**AIM OF THE TASK:** Your answer should consist of each line below that includes the word "objetos".
┌──
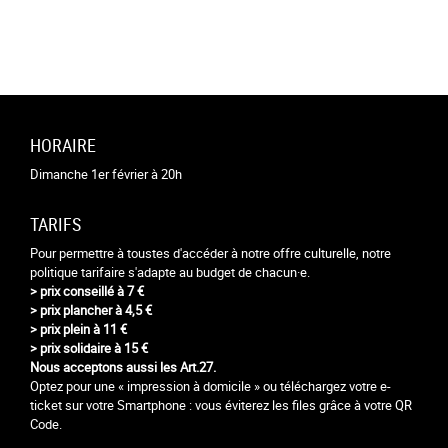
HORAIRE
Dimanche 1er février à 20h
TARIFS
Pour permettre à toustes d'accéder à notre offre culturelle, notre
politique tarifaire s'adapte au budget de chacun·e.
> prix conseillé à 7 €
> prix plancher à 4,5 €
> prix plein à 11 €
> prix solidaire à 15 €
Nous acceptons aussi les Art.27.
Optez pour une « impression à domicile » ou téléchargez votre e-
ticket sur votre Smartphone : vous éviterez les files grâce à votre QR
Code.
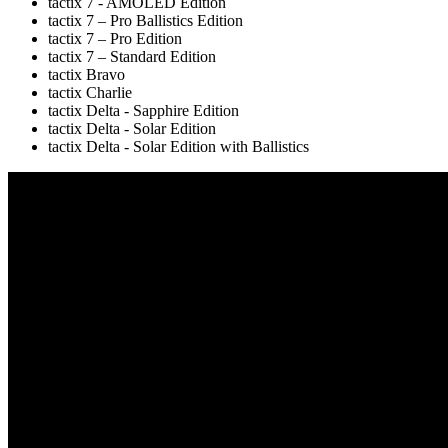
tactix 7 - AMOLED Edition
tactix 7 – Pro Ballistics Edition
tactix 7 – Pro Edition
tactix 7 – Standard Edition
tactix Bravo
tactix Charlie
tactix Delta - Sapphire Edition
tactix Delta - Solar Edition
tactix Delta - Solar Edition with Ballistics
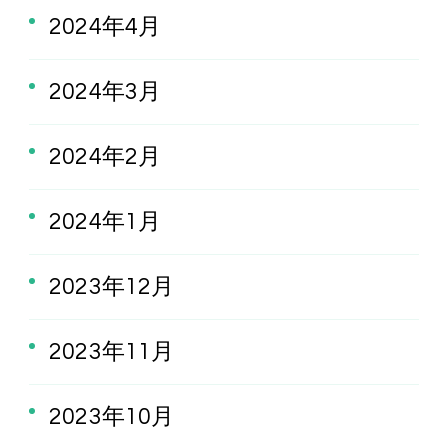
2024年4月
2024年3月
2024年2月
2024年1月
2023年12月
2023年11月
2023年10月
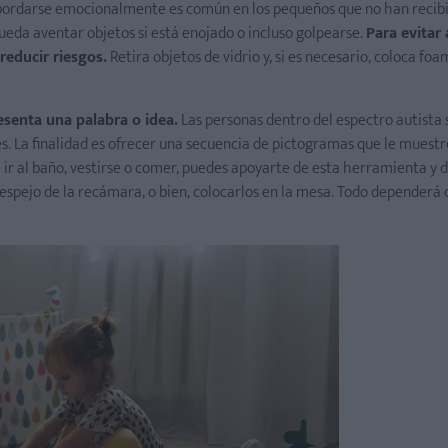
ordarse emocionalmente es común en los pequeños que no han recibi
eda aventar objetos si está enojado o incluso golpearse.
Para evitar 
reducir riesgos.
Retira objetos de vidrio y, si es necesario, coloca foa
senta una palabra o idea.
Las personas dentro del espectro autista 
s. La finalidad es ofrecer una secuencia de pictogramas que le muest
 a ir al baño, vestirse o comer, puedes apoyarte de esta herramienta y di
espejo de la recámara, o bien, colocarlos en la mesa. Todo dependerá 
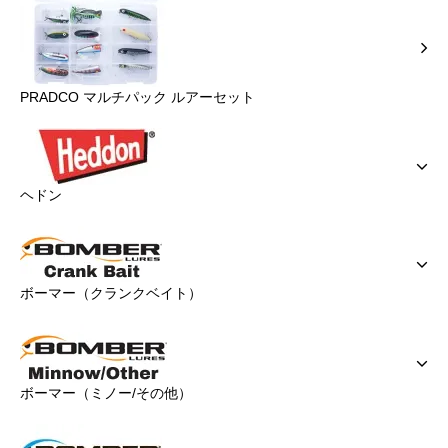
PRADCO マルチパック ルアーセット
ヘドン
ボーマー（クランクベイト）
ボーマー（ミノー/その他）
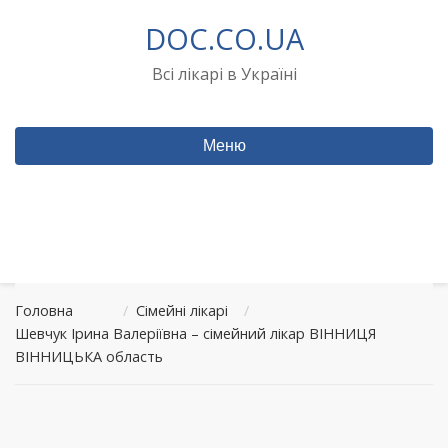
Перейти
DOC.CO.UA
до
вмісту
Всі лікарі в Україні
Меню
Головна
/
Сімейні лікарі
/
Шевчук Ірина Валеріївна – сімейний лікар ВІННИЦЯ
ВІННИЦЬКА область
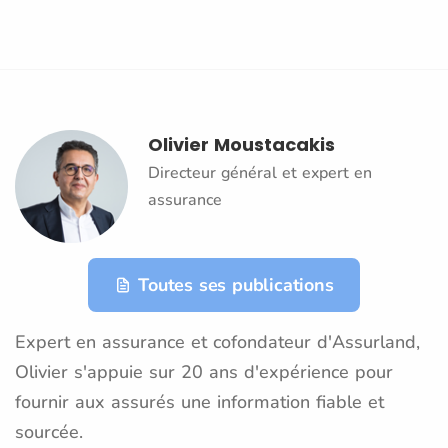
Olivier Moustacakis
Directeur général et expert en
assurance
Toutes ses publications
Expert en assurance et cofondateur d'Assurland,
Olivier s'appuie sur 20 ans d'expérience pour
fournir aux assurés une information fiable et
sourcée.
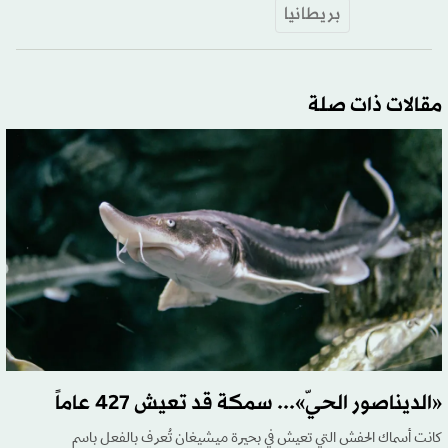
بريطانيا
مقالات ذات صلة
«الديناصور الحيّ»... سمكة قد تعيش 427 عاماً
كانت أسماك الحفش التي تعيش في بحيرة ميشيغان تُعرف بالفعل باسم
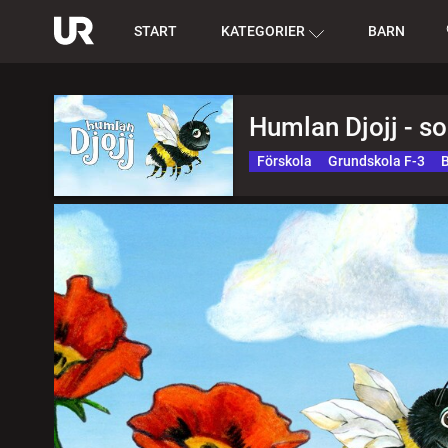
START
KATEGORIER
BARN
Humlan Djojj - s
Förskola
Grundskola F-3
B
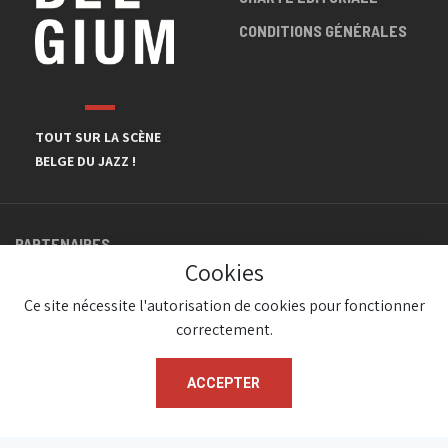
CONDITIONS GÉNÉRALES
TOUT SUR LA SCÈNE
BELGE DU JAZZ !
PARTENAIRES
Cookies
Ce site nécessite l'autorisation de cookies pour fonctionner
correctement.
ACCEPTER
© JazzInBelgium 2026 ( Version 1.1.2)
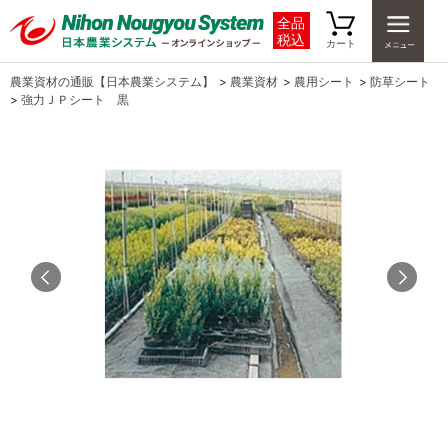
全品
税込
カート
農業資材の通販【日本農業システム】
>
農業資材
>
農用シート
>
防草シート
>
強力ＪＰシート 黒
└──
┌──
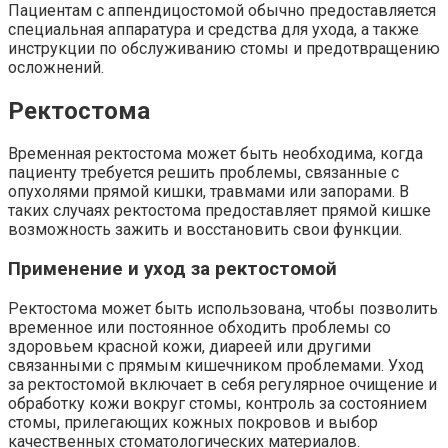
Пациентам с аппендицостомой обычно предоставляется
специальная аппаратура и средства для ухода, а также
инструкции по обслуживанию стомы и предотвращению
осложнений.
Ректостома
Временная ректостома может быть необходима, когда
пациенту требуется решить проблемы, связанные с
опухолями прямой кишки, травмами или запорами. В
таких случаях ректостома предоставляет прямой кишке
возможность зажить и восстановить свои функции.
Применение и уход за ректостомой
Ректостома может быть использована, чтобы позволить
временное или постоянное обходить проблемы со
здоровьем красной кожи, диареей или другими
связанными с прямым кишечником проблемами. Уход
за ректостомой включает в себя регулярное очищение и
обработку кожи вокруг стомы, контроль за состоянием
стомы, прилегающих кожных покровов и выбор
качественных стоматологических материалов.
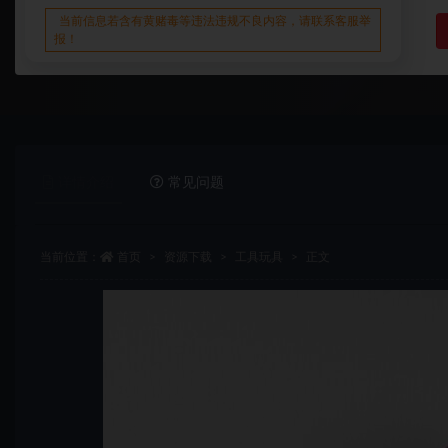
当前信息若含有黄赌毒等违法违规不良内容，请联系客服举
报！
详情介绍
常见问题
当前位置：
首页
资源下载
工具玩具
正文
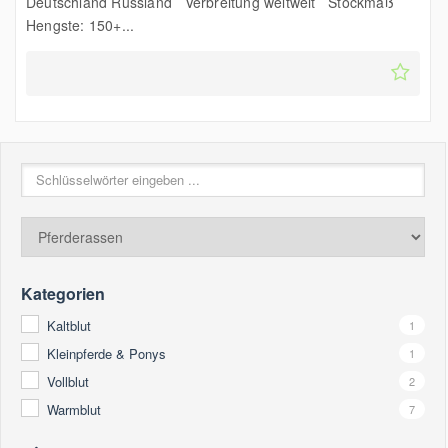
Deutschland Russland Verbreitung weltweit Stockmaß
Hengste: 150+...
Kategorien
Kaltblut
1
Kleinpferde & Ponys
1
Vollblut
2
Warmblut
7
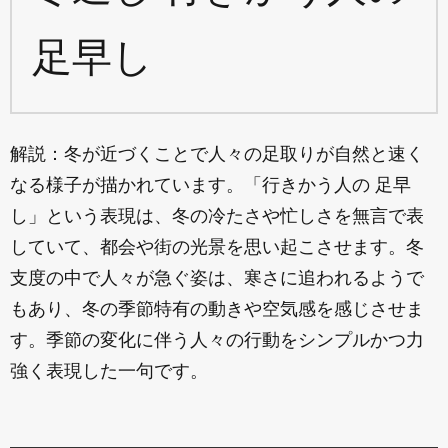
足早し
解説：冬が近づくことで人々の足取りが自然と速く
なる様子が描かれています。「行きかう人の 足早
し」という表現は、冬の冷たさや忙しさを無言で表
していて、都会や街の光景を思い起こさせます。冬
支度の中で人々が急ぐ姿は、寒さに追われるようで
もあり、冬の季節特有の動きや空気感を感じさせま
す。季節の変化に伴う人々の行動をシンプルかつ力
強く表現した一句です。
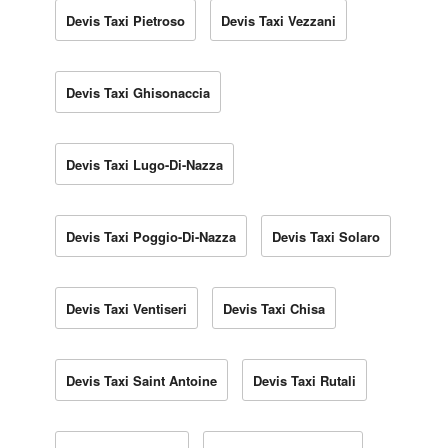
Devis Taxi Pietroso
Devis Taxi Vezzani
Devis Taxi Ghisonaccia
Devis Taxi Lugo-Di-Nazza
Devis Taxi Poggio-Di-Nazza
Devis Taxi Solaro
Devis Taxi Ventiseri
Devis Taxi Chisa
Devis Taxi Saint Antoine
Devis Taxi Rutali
└──
**PROBLEM SOLUTION:**
eda aventar objetos si está enojado o incluso golpearse.
Retira objetos de vidrio y, si es necesario, coloca foa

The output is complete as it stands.